> _Reading passage_:
4 Fill the bar with a certain color

As art and also has the objective to make people understand the data, color becomes an important aspect to consider with.

The plotnine provides an argument fill to modify the plot’s color. Colors and fills can be specified in the following ways:

  • A name, for instance: 'red', 'blue', 'black', 'white', 'green', etc.
  • An RGB specification

Note: to interact with color in plotnine, there are three argument to learn, such as colour, fill, and alpha. Read more here

# Fill the bar with a certain colour
(
    ggplot(data=medal_noc_count)+
    geom_bar(aes(x='NOC',
                 y='Count'),
             fill='#c22d6d',
             stat='identity')+
    labs(title='Top ten countries that won the most Olympic medals')+
    xlab('Country')+
    ylab('Frequency')+
    scale_x_discrete(limits=medal_noc_count['NOC'].tolist())+
    theme(text=element_text(family='DejaVu Sans',
                            size=10),
          axis_title=element_text(face='bold'),
          axis_text=element_text(face='italic'),
          plot_title=element_text(face='bold',
                                  size=12))

> _Extracted data_:
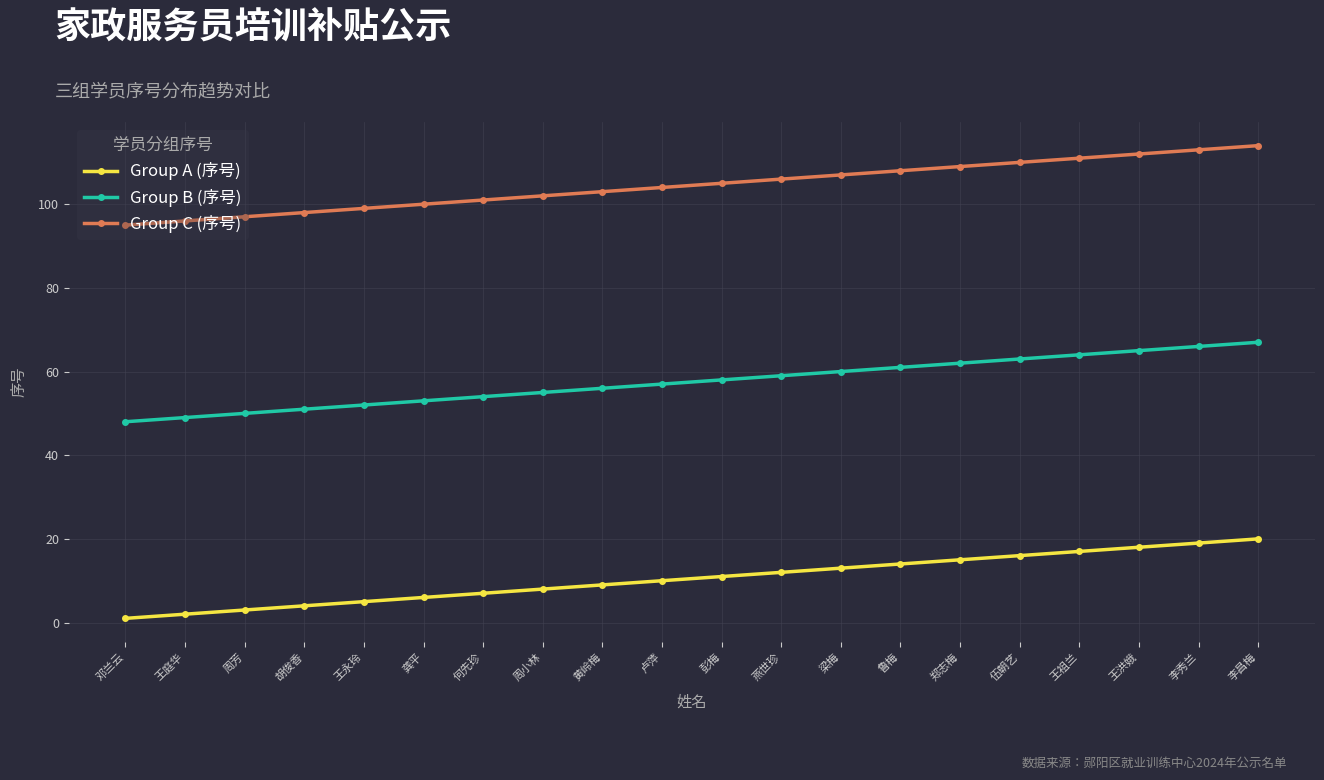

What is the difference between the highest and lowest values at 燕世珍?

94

* * *

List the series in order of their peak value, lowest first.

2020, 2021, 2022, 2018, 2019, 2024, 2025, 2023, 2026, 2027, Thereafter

> _Tasks_:
A) Check each statement against the plotnine tutorial excerpt and answer yes or no, quoting the words of the excerpt that settle it: (i) the x-axis label of the chart is set to Country; (ii) the excerpt says colors can be given only by name; (iii) the plot title is set in italic.
B) Write what comes next in the plotnine tutorial excerpt, picking up right after its last line.

> _Task-by-task outputs_:
A) (i) Yes: "xlab('Country')". (ii) No: "An RGB specification". (iii) No: "plot_title=element_text(face='bold',".

B)
)
The bar plot with color modification (Image by Author)
The bar plot with color modification (Image by Author)

5 Highlight the interesting category

As mentioned in the previous section, color is key to data viz. It helps us attract the audience’s attention or focus and guide our data story. Color is often used to highlight the important part of our plot or graph. So, we will remake the color of the plot only to our highlight part, like URS, which is our focus right now.

The argument fill will be divided into two-part, URS and others. The URS will be '#c22d6d' and '#80797c' for others. The np.where() function determines the colors based on our criteria above.

# Highlight the interesting category
(
    ggplot(data=medal_noc_count)+
    geom_bar(aes(x='NOC',
                 y='Count'),
             fill=np.where(medal_noc_count['NOC'] == 'URS','#c22d6d','#80797c'),
             stat='identity')+
    labs(title='Top ten countries that won the most Olympic medals')+
    xlab('Country')+
    ylab('Frequency')+
    scale_x_discrete(limits=medal_noc_count['NOC'].tolist())+
    theme(text=element_text(family='DejaVu Sans',
                            size=10),
          axis_title=element_text(face='bold'),
          axis_text=element_text(face='italic'),
          plot_title=element_text(face='bold',
                                  size=12))
)
The bar plot with the highlighted part (Image by Author)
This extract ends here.